- Born: Alexander Andrew Wilson 29 October 1858 Framsden, Suffolk, England
- Died: 7 July 1937 (aged 78)
- Allegiance: United Kingdom
- Branch: British Army
- Rank: Major-General
- Commands: 1st battalion Argyll and Sutherland Highlanders 15th Infantry Brigade Lucknow Brigade Indian Expeditionary Force E Lieutenant Governor of Jersey
- Conflicts: Anglo-Zulu War Second Boer War World War I
- Awards: Knight Commander of the Order of the Bath

= Alexander Wilson (British Army officer) =

British Army general

Major-General Sir Alexander Andrew Wilson KCB (29 October 1858 – 7 July 1937) was a senior British Army officer, Colonel of the Argyll and Sutherland Highlanders and Lieutenant Governor of Jersey between the years 1916 and 1920.

==Military career==
Educated at Lancing College, from 1872 to 1876, he was subsequently commissioned into the Suffolk Artillery Militia before obtaining a regular army commission as a Second Lieutenant in the Argyll and Sutherland Highlanders on 22 February 1879 and served with the regiment through the Anglo-Zulu War of 1879 before being appointed Commandant of Colonial Forces, Western Australia in 1895.

Wilson returned from Australia to fight with his regiment during the Second Boer War and was appointed commanding officer of the 1st Battalion after the Battle of Magersfontein in 1899.

He relinquished command of the battalion and was placed on half-pay and was also promoted to brevet colonel on 12 December 1903.

He was awarded a Companion of the Order of the Bath (CB) in the 1908 Birthday Honours in June 1908.

On 1 April 1908 he succeeded Vesey John Dawson as general officer commanding (GOC) of the 15th Infantry Brigade and was granted the temporary rank of brigadier general whilst employed in this role. He held this command for over three years, during which time he received a promotion to major general on 1 May 1911, before succeeding Major General Henry Buckley Burton Watkis as commander of the Lucknow Brigade, part of the 8th (Lucknow) Division in India in October 1911.

— Dataset excerpt —
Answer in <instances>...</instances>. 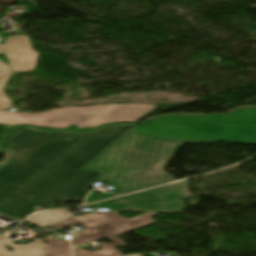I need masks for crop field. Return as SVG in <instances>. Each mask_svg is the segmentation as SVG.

— Given exercise —
Reproduce a passage from the Alexander Wilson article above, starting at the words "- Allegiance: United" and stopping after "1916 and 1920.".

— Correct output —
- Allegiance: United Kingdom
- Branch: British Army
- Rank: Major-General
- Commands: 1st battalion Argyll and Sutherland Highlanders 15th Infantry Brigade Lucknow Brigade Indian Expeditionary Force E Lieutenant Governor of Jersey
- Conflicts: Anglo-Zulu War Second Boer War World War I
- Awards: Knight Commander of the Order of the Bath

= Alexander Wilson (British Army officer) =

British Army general

Major-General Sir Alexander Andrew Wilson KCB (29 October 1858 – 7 July 1937) was a senior British Army officer, Colonel of the Argyll and Sutherland Highlanders and Lieutenant Governor of Jersey between the years 1916 and 1920.